The Chinese electric car industry is another one of those that are famously subsidized. People love to point out that some shady companies that have large lots of unsold new vehicles sitting there but written off as being sold via some accounting tricks. While that does happen and is deplorable, the fact is that Chinese EVs have basically leapfrogged the rest of the world in quality, capabilities, and innovation. The Xiaomi SU7 is amazing, for example. But don't despair, some Western companies like Tesla are still able to keep up with the pace of innovation.

Also, all this talk of the Chinese government subsidizing this, and subsidizing that being unfair competition, as though China had a magic money tree to fund everything. In contrast, it is sad that the US government, while having vastly greater tax revenue, fails to fund basically any sort of technological development, and instead wastes all of its enormous amounts of money on inefficiencies (e.g. our spending per capita on healthcare being the highest in the world, but most of it is going to bureaucracy, and we languish with poor life expectancy) while being saddled in debt.

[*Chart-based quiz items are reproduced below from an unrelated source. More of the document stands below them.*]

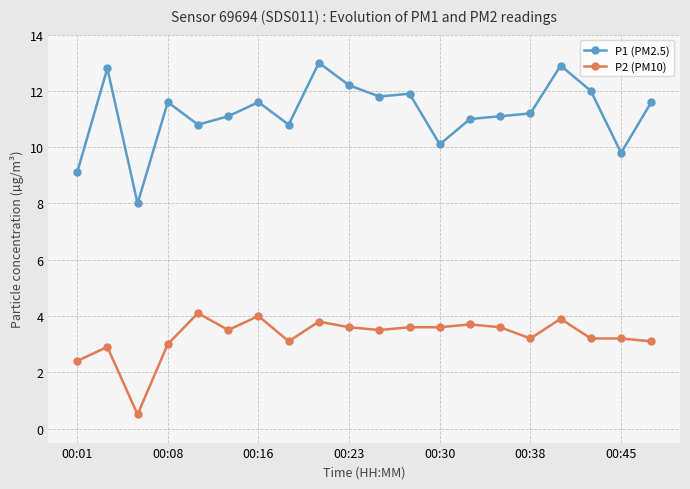

What is the lowest value of the P1 (PM2.5) series?

8.0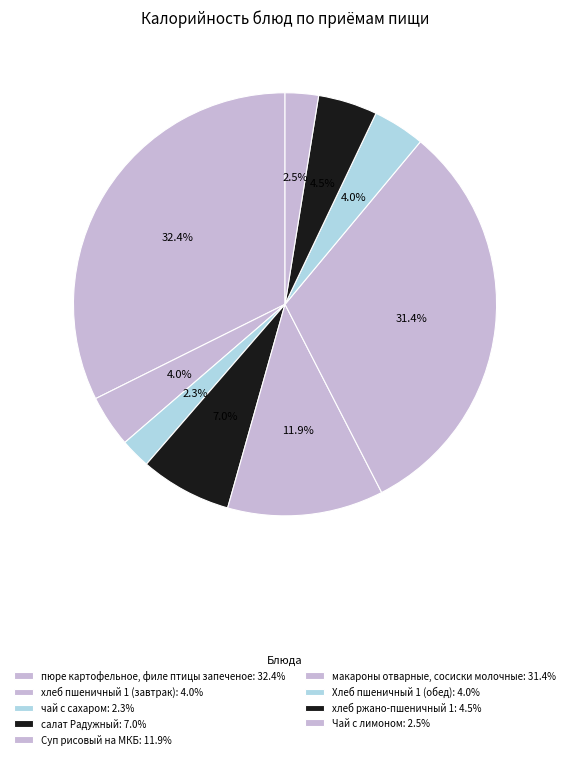

How many segments does this pie chart have?

9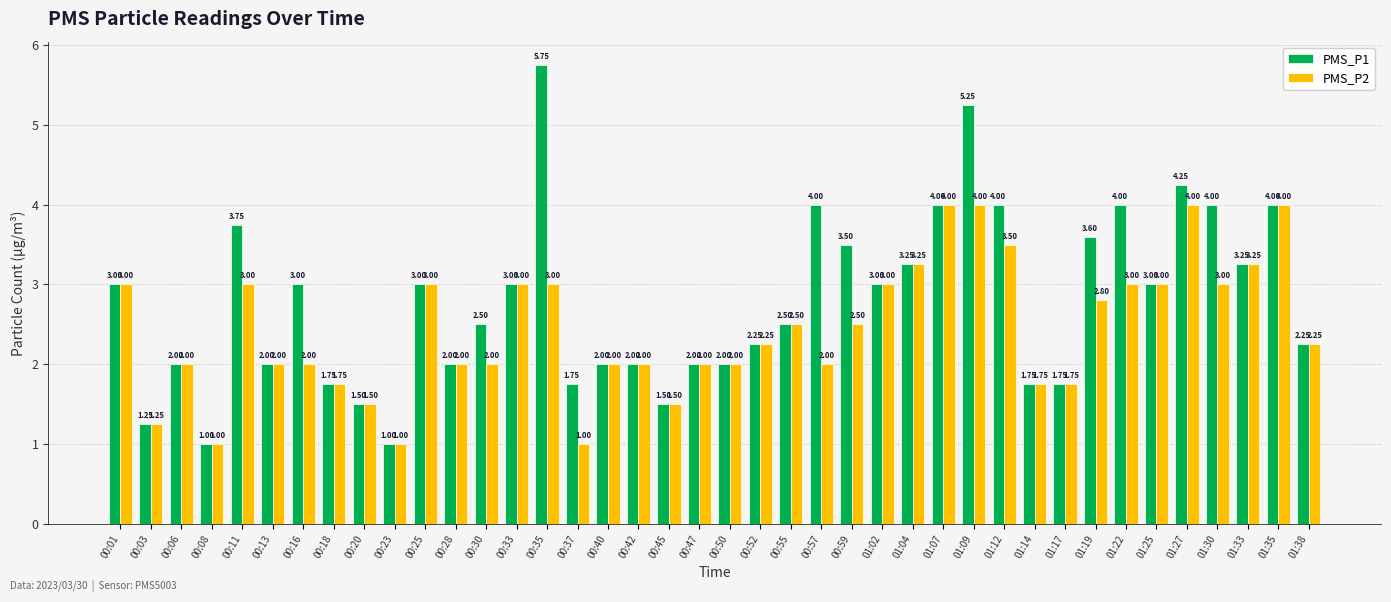

What is the total value across all series at 00:01?

6.0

Yes, I'm really tired of the propagandized "ghost cities" talking point. Having spent time in China, it's clear that they just put a little bit of planning into their development, where as in the US there is little to none, and the resulting infrastructure + development is far below China's.

And like you said, the capacity and capability is there, but the money gets disappeared into some DoD contractor instead. As well as there being thousands of failed projects, ghost towns, and empty neighborhoods across the US. But the propagandized talking point isn't there. Some wealthy anti-planning capitalists obviously made a successful media push about it. Much like other "enemies" of the US, nearly all reporting is loose on facts and biased negative.